Fire Without Witness

Mark Nepo

406 pages, Hardcover

ISBN: 0945167067

ISBN13:

Language: English

Publish: December 1, 1988

Fire Without Witness is an epic poem that centers on the world of Michelangelo as revealed through his painting of The Sistine Ceiling. While painting the different panels, he reveals stories of his time, his life, and through his dreams, the future. As the panels are painted, the prophets and sibyls and objects of Creation come alive, unknown to Michelangelo, and tell their stories. The poem presents two skewed realities. And while at times the Biblical and Mythic voices see Michelangelo, they never reach his awareness. They barely interact, in brushing contacts we alone witness.

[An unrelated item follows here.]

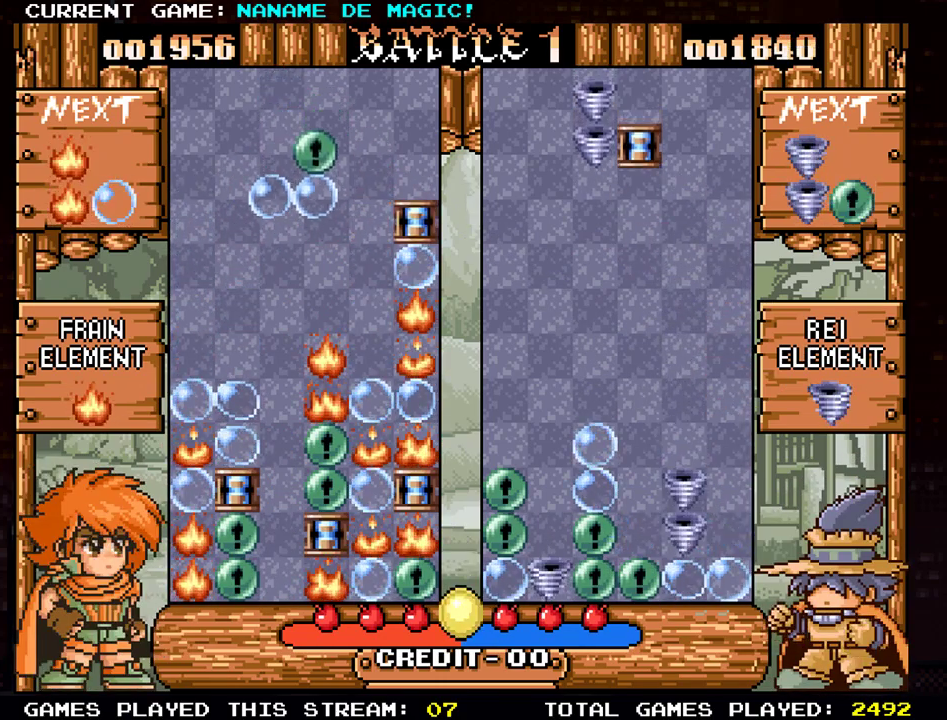
{"buttons": [], "left_stick": "down", "events": [[33, "left_stick", "center"], [300, "left_stick", "down"]]}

The poem follows, in sequence, the way Michelangelo actually painted the frescos on the Ceiling. The order of painting here is what I see as most logical. Other suggested sequences exist, due to the uneven progression of his work, but it is clear he painted the story of Creation in reverse order, moving from Noah to Adam to God creating the elements, winding his way back to the beginning. It took him three years to paint the Ceiling, not including the border of lunettes, and the poem is broken into three parts or movements, 1509, 1510, and 1511, each part into sections representing the panels painted during those years—25 sections in all.

It took me ten years to write the poem, which seems now a painting itself. It seems a vision of that rim between the human and the infinite, where our body of sense almost leaves us, than settles and hardens into what we are. And when dealing with the infinite, all comes down to one encompassing, unnamable source, one fire without witness. As Michelangelo himself put it, “What is in the very center is always free.”